■ Exercise directions
Without any of their pictures, return all of the records exactly.

■ Data extracts
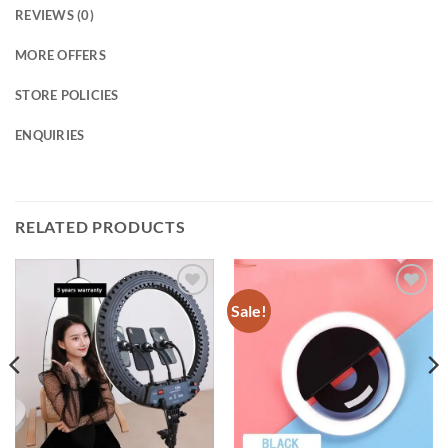
REVIEWS (0)
MORE OFFERS
STORE POLICIES
ENQUIRIES
RELATED PRODUCTS
Sale!
Add to
Add to
wishlist
wishlist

■ Expected output
REVIEWS (0)
MORE OFFERS
STORE POLICIES
ENQUIRIES
RELATED PRODUCTS
Sale!
Add to
Add to
wishlist
wishlist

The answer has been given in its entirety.